---- Working data

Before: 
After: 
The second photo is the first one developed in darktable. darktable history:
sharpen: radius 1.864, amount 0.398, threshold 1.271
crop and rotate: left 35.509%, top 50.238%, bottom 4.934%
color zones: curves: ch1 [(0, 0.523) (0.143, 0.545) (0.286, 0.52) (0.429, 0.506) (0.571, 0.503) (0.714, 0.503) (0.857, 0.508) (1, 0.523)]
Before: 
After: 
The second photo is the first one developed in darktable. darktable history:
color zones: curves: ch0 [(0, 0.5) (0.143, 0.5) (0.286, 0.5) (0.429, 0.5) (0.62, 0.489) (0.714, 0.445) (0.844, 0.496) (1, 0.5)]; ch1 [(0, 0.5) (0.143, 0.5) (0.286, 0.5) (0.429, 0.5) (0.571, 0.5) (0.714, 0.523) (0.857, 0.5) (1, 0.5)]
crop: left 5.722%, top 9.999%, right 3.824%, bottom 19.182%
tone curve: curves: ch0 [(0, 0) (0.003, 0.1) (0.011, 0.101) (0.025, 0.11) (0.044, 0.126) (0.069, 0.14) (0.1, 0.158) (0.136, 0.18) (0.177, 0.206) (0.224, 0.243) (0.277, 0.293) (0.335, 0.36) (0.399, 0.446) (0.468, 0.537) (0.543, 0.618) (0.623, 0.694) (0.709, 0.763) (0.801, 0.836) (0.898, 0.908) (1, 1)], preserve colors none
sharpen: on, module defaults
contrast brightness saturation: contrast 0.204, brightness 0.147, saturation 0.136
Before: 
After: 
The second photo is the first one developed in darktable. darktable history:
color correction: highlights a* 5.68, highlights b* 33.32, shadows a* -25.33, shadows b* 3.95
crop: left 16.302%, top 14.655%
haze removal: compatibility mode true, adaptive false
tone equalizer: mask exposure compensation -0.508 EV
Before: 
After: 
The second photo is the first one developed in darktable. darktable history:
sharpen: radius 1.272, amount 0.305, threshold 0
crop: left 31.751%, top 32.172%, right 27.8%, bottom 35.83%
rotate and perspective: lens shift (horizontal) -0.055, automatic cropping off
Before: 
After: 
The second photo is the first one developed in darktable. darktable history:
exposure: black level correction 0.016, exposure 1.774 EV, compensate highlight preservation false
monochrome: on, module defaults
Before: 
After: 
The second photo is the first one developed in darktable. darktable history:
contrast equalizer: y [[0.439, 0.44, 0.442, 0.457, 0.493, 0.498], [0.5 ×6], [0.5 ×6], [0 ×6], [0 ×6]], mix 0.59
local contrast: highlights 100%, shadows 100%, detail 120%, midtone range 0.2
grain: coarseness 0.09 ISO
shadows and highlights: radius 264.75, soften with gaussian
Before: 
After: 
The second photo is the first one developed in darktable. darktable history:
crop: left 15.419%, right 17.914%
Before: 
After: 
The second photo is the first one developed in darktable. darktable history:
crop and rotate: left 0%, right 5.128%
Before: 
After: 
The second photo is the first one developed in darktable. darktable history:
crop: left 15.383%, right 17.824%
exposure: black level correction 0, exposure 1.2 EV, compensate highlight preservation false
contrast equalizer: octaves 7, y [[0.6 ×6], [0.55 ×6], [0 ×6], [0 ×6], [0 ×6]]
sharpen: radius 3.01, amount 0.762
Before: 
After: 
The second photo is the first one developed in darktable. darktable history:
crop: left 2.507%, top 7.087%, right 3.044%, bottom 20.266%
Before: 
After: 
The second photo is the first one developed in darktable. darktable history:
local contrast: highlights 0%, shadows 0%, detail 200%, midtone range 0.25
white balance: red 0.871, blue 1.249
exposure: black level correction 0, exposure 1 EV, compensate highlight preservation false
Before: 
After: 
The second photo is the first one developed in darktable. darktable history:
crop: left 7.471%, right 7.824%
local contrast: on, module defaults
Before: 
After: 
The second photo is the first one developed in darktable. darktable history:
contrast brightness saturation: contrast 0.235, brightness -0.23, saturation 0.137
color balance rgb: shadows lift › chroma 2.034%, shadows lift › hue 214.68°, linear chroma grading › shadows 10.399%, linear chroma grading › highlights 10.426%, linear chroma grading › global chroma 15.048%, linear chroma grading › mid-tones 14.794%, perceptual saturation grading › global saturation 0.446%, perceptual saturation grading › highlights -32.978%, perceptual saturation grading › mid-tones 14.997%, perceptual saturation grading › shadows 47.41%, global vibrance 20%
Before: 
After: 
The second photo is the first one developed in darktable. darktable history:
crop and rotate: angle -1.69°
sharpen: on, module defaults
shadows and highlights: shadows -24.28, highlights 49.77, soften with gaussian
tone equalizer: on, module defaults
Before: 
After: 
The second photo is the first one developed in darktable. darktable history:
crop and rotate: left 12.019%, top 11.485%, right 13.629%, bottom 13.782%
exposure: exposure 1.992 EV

--------

* Do this
Copy the material word for word from its start through the line containing "color zones: curves: ch1", with both the first line and that line included.

* Reply to the exercise
Before: 
After: 
The second photo is the first one developed in darktable. darktable history:
sharpen: radius 1.864, amount 0.398, threshold 1.271
crop and rotate: left 35.509%, top 50.238%, bottom 4.934%
color zones: curves: ch1 [(0, 0.523) (0.143, 0.545) (0.286, 0.52) (0.429, 0.506) (0.571, 0.503) (0.714, 0.503) (0.857, 0.508) (1, 0.523)]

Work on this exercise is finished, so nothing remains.